> **Requirement 1**: Shorten the paragraph of the patch review that begins "Ah, yeah, seems to be the only reason" and keep its main facts.
> **Requirement 2**: Reproduce the patch review from "Ah, yeah, seems" up to and including "useful after access().", word for word.
> **Requirement 3**: Pick up the patch review after its last line and keep it going.

> **Passage shown**:
= = = =

Ah, yeah, seems to be the only reason. I'll remove the check, it
wasn't paranoia :)

>
> >
> > >
> > > > +             return ERR_PTR(err);
> > > > +     }
> > > > +
> > > > +     for (i = 0; i < ARRAY_SIZE(locations); i++) {
> > > > +             snprintf(path, PATH_MAX, locations[i], buf.release);
> > > > +             pr_debug("attempting to load kernel BTF from '%s'\n", path);
> > >
> > > I think this debug message would have been more useful after access().
> >
> > Sure, will move.
> >
> > >
> > > > +
> > > > +             if (access(path, R_OK))
> > > > +                     continue;
> > > > +
> > > > +             btf = btf__parse_elf(path, NULL);
> > > > +             if (IS_ERR(btf))
> > > > +                     continue;
> > > > +
> > > > +             pr_debug("successfully loaded kernel BTF from '%s'\n", path);
> > > > +             return btf;
> > > > +     }
> > > > +
> > > > +     pr_warning("failed to find valid kernel BTF\n");
> > > > +     return ERR_PTR(-ESRCH);
> > > > +}
> > > > +
> > > > +/* Output spec definition in the format:
> > > > + * [<type-id>] (<type-name>) + <raw-spec> => <offset>@<spec>,
> > > > + * where <spec> is a C-syntax view of recorded field access, e.g.: x.a[3].b
> > > > + */
> > > > +static void bpf_core_dump_spec(int level, const struct bpf_core_spec *spec)
> > > > +{
> > > > +     const struct btf_type *t;
> > > > +     const char *s;
> > > > +     __u32 type_id;
> > > > +     int i;
> > > > +
> > > > +     type_id = spec->spec[0].type_id;
> > > > +     t = btf__type_by_id(spec->btf, type_id);
> > > > +     s = btf__name_by_offset(spec->btf, t->name_off);
> > > > +     libbpf_print(level, "[%u] (%s) + ", type_id, s);
> > >
> > > imo extra []() don't improve readability of the dump.

= = = =

[Pixel coordinate listings]
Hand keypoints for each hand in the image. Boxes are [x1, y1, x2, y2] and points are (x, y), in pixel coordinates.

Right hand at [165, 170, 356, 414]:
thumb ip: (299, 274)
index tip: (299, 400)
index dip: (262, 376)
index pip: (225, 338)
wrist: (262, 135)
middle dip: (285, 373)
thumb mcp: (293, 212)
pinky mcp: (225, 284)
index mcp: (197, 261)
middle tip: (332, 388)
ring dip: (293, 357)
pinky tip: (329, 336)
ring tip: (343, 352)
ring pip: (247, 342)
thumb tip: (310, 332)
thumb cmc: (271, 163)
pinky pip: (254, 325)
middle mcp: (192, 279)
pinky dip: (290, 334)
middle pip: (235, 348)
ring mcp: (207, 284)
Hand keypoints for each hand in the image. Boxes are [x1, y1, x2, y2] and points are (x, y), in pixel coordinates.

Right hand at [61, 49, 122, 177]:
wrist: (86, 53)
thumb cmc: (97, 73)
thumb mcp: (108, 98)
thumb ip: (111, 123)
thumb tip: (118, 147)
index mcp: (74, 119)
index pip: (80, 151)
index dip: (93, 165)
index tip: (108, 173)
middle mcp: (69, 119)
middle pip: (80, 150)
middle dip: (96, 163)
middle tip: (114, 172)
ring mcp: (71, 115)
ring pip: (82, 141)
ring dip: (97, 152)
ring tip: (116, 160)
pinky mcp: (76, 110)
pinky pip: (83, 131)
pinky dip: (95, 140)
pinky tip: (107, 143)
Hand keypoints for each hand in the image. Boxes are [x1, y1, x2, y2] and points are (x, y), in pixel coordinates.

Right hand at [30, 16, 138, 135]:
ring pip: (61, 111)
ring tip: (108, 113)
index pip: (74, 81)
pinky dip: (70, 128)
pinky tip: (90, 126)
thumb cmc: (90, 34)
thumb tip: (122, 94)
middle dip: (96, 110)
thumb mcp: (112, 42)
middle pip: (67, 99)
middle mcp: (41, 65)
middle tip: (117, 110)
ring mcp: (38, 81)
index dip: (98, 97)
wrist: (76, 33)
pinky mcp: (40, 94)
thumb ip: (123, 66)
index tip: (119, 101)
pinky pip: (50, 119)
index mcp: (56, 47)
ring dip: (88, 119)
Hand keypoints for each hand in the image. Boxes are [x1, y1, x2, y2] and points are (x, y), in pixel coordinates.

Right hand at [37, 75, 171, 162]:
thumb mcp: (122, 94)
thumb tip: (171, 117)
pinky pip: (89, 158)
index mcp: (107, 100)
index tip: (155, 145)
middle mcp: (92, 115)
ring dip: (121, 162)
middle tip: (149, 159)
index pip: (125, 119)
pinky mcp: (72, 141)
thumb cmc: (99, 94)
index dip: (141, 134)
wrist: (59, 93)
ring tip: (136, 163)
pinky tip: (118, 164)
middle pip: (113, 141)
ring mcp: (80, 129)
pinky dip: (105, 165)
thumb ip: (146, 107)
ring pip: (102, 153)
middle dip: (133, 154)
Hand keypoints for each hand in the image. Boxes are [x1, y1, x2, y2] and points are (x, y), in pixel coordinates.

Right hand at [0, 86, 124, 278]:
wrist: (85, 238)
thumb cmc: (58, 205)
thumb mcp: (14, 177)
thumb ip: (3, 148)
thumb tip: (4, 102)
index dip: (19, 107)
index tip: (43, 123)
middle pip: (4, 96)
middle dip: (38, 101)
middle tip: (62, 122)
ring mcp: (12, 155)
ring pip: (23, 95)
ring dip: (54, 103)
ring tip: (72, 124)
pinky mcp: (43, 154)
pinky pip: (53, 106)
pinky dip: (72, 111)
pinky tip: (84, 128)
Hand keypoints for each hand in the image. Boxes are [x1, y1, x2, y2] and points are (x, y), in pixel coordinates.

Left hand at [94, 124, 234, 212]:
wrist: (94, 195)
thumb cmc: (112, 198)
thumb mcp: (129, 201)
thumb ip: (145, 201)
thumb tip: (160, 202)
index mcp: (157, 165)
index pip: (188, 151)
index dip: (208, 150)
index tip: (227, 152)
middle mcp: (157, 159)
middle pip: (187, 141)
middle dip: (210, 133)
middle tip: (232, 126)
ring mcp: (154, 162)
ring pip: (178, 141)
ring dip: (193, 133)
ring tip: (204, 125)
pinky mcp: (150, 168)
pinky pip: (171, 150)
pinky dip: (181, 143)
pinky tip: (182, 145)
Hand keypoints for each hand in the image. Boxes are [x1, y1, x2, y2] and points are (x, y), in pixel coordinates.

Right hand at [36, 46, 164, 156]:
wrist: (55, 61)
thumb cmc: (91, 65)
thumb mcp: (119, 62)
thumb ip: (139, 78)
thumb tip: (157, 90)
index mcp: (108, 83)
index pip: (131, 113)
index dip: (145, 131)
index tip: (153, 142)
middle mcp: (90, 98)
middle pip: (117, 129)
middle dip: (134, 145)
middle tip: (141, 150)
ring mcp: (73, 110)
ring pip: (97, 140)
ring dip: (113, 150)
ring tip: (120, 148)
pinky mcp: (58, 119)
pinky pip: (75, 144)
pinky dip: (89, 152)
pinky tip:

= = = =

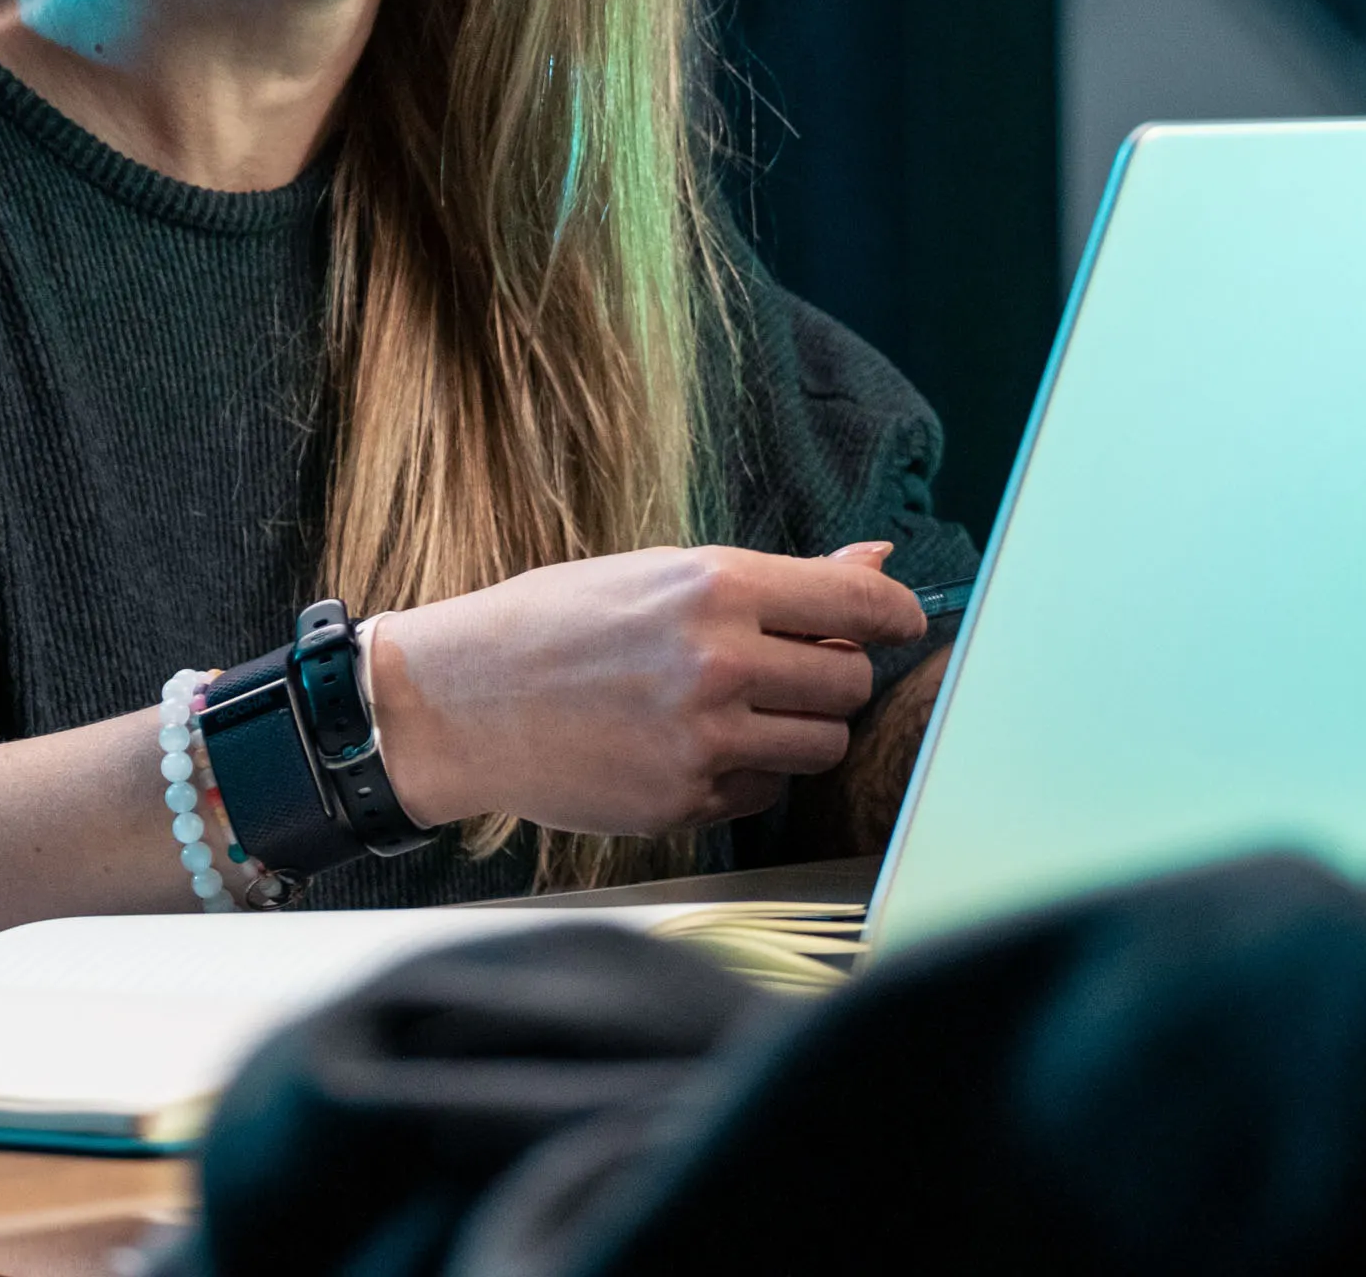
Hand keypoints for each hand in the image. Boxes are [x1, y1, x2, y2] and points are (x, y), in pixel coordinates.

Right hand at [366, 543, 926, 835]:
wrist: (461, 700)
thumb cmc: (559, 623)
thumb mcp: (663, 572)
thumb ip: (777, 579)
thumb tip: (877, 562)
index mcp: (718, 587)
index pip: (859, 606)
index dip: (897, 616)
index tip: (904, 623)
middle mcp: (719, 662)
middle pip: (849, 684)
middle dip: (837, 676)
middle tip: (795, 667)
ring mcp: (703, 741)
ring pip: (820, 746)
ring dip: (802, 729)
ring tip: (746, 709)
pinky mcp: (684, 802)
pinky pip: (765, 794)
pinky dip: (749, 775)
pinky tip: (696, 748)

= = = =

> **Answer space 1**: That seems to be the only reason, so the check will be removed; it wasn't paranoia.

> **Answer space 2**:
Ah, yeah, seems to be the only reason. I'll remove the check, it
wasn't paranoia :)

>
> >
> > >
> > > > +             return ERR_PTR(err);
> > > > +     }
> > > > +
> > > > +     for (i = 0; i < ARRAY_SIZE(locations); i++) {
> > > > +             snprintf(path, PATH_MAX, locations[i], buf.release);
> > > > +             pr_debug("attempting to load kernel BTF from '%s'\n", path);
> > >
> > > I think this debug message would have been more useful after access().

> **Answer space 3**:
> >
> > [<num>] is the general convention I've been using throughout libbpf to
> > specify type ID, so I'd rather keep it for consistency. I can drop
> > parens, though, no problem.
> >
> > >
> > > > +
> > > > +     for (i = 0; i < spec->raw_len; i++)
> > > > +             libbpf_print(level, "%d%s", spec->raw_spec[i],
> > > > +                          i == spec->raw_len - 1 ? " => " : ":");
> > > > +
> > > > +     libbpf_print(level, "%u @ &x", spec->offset);
> > > > +
> > > > +     for (i = 0; i < spec->len; i++) {
> > > > +             if (spec->spec[i].name)
> > > > +                     libbpf_print(level, ".%s", spec->spec[i].name);
> > > > +             else
> > > > +                     libbpf_print(level, "[%u]", spec->spec[i].idx);
> > > > +     }
> > > > +
> > > > +}
> > > > +
> > > > +static size_t bpf_core_hash_fn(const void *key, void *ctx)
> > > > +{
> > > > +     return (size_t)key;
> > > > +}
> > > > +
> > > > +static bool bpf_core_equal_fn(const void *k1, const void *k2, void *ctx)
> > > > +{
> > > > +     return k1 == k2;
> > > > +}
> > > > +
> > > > +static void *u32_to_ptr(__u32 x)
> > > > +{
> > > > +     return (void *)(uintptr_t)x;
> > > > +}
> > >
> > > u32 to pointer on 64-bit arch?!
> > > That surely needs a comment.
> >
> > I should probably call it u32_to_hash_key() to make it obvious it's
> > conversion to hashmap's generic `void *` key type.
> >
> > >
> > > > +
> > > > +/*
> > > > + * CO-RE relocate single instruction.
> > > > + *
> > > > + * The outline and important points of the algorithm:
> > > > + * 1. For given local type, find corresponding candidate target types.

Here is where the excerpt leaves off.